All the structures were first sketched in ‘ChemBioDraw V 12.0’ and saved in ‘.mol’ files. An X-ray crystal structure of the target protein (PDB IDs 1x7B for MCF-7) was obtained from the RCSB Protein Data Bank [https://www.rcsb.org/structure/1x7b, accessed on 1 June 2024]. Structural defects in these proteins were corrected using MOE software V. 2015 for docking calculations [51]. Default parameters (temperature 300 K, pH 7, solvent 0.1 M, electrostatic energy cut off 15 Å) were applied during calculations [51]. The final docking scores were determined based on the average score of the top 10 docking poses with the lowest binding energy (kcal/mol) for each molecule. A detailed methodology using MOE V. 2015 has been found in the literature [51].

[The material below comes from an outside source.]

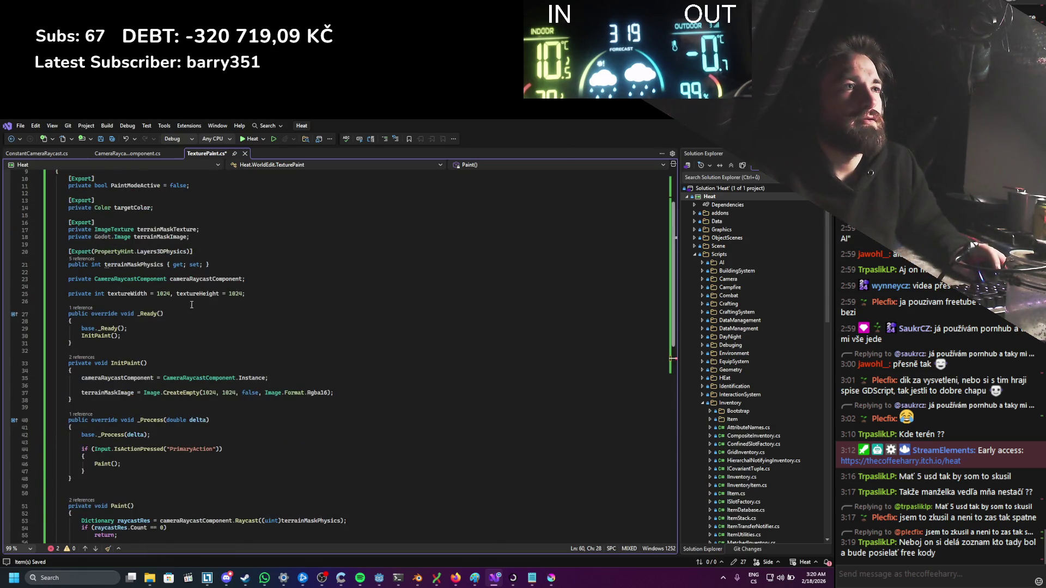
pyautogui.scroll(-5, 140, 408)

3.4. In Silico Pharmacokinetics

Understanding the ADME (Absorption, Distribution, Metabolism, and Excretion) properties of drug molecules is crucial in pharmaceutical research [46]. It informs drug development by predicting efficacy, toxicity, and dosing regimens. ADME studies guide the optimization of compounds for better therapeutic outcomes, ensuring safer and more effective medications for patients [46]. The ‘SMILES’ strings for all the synthesized compounds were queries for their theoretical ADME assessments using the well-known online platform ‘SwissADME’ which is available at the following link: (http://www.swissadme.ch/index.php (accessed on 21 May 2024)) [46].

4. Conclusions

In this study, new sulfonyl hydrazone derivatives (9–20) were synthesized for the first time to identify new chemotherapeutic drug candidates for the treatment of lung and breast cancer cell lines. The newly synthesized compounds were characterized using elemental analysis and three spectroscopic methods, and their cytotoxic properties against human lung and breast cancer cell lines at various concentrations for 72 h were determined in vitro and in silico. Among the tested compounds, except compounds 1 and 2, other compounds (9–20) showed cytotoxic activity at concentrations lower than 200 µM. It was found that compound 15 showed promising cytotoxic activities against both cell lines with IC₅₀ values of 29.59 and 27.70 µM, respectively. The docking simulations revealed that compound 15 exhibited the highest affinity (−6.8508 kcal/mol) for the estrogen receptor-beta (ERbeta) compared to molecule (1) (−4.3304 kcal/mol) and doxorubicin (−4.3607 kcal/mol). This suggests that compound 15 is promising for ERβ binding. Most compounds adhered to Lipinski’s rule of five, except molecule (17), with acceptable LogP values, indicating favorable lipophilicity. Additionally, some of the compounds demonstrated inhibitory effects on CYP enzymes, except for a few. However, all compounds showed mixed gastrointestinal absorption profiles, with the majority being unable to cross the blood–brain barrier (BBB). Overall, compound 15 emerged as a potential candidate for further investigation due to its modest affinity for ERβ.